Lauren used to work a different job in community mental health.
And back then, when she had a client who was in a psychiatric crisis, there was only so much she could do.
but then the DCRs would roll in like a Calvary.
DCRs were at the top of the food chain of behavioral health.
You know, when you had a client who wasn't doing well,
the DCRs would show up and they just would take command of the situation
and you didn't always necessarily understand or agree with their decisions,
but they just seemed like they knew what was going on
and they were the folks who actually had the power to get people into treatment and get them help.
I don't know that it always feels that way as much once I became a designated crisis.
The way this is supposed to work is that a DCR calls back Kathleen, gets the basic facts of what's
going on, and a pair of DCRs drive out to her house.
They talk with Kathleen and Michael, talk with Vinny, and try to figure out if Vinny checks
one of four boxes that mean he can be involuntarily committed to a psychiatric hospital.
Box one, he is a danger to himself.
This would mean he is at real risk of suicide.
Box two, he is a danger to others.
This would mean his threats to hurt someone are serious,
and this is important, a result of his mental illness.
You don't have to be mentally ill to want to hurt someone.
Box three, he is a danger to someone's property.
This usually comes up when someone's psychosis
causes them to flood their apartment or set it on fire.
Box four, he is gravely disabled.
This means he'd have to be so much.
disabled by mental illness that he's basically at risk of dying.
When the weather gets really cold, can they find shelter at night?
Are they dressed appropriately for the weather?
Can they safely navigate the streets?
Those are the kinds of things we're looking for.
DCRs say no to involuntary commitment in about half of cases.
Lauren says their job isn't just to make sure people end up in a hospital.
An equally important part of their job is making sure people who legally should not go to a hospital,
aren't forced to. But if Vinnie did check any of those boxes, the DCRs would call an ambulance,
call a police officer to help get Vinny onto a gurney, and then have him brought to an emergency
room where he'd get checked out. So as for Kathleen and Michael's question, why is this so hard?
The first answer, like so much of what's wrong in psychiatric care, is a simple matter of
resources. In the county where Seattle is, a county with more than two million people, there are
currently 30 DCRs responding to these calls. They're supposed to be 42, but about a third of the
jobs in this office sit empty. I believe it probably goes back to funding and we need to pay people
more. This job is very difficult. We're a 24-7 program, right? We never close down. So you're
could potentially end up on night shift. You're going to be working weekends. We work holidays.

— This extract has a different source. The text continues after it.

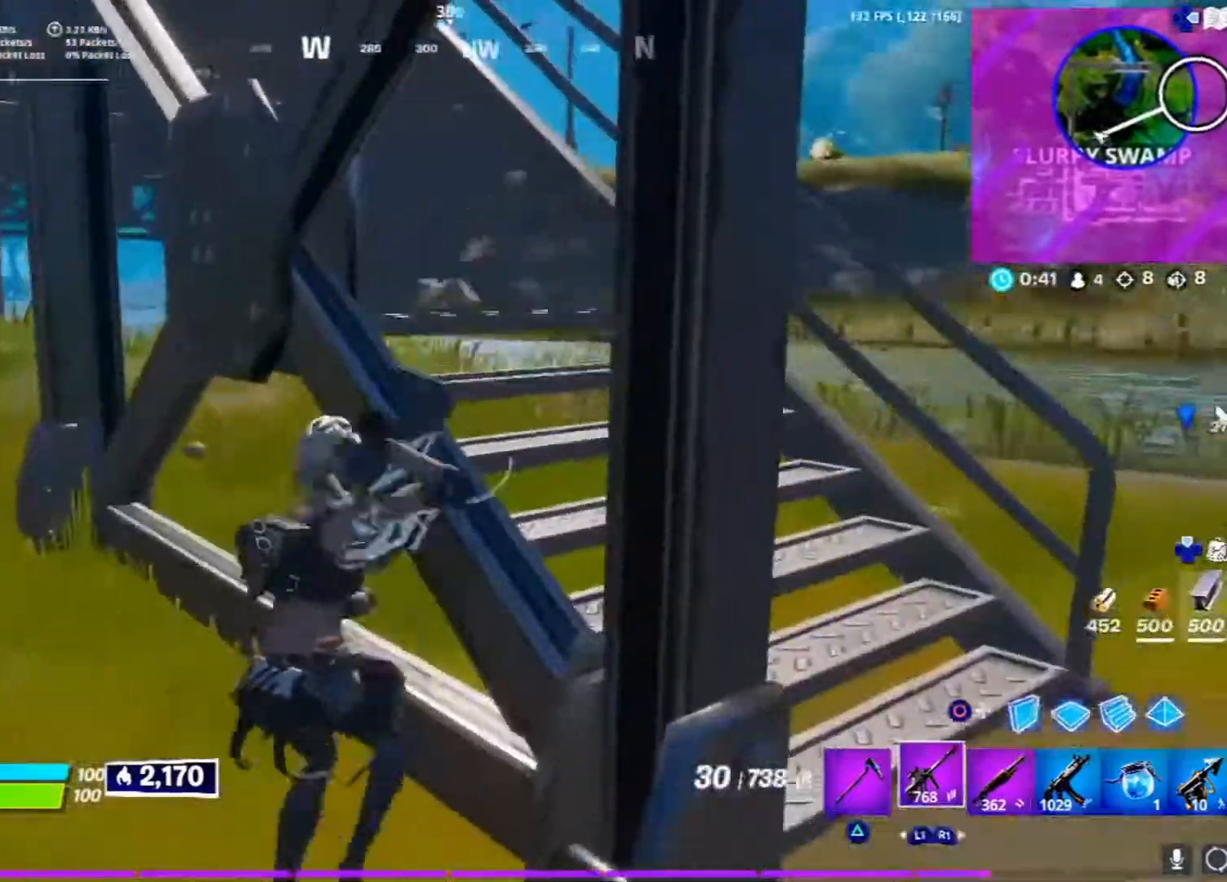
{"buttons": [], "left_stick": "up-right", "right_stick": "center", "events": [[33, "L1", "up"], [100, "R1", "down"], [267, "R1", "up"], [283, "right_stick", "center"], [350, "right_stick", "right"], [450, "left_stick", "up-right"], [467, "right_stick", "center"]]}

You know, so it's pretty demanding. Back at the height of the pandemic, so many other
psychiatric services shut down that pretty much every crisis fell on the DCRs. They were getting
200 to 250 calls a day. Their average response time shot up to 11 days. A lot of DCRs decided they
could find better paying less stressful work elsewhere. DCRs are required to respond to calls from
hospitals and jails first within a couple hours. But when regular people like Kathleen and Michael
call, there's no limit. So they're left waiting. Today, the average response times are down to
two to three days, which is better, but still in eternity for people like Kathleen and Michael.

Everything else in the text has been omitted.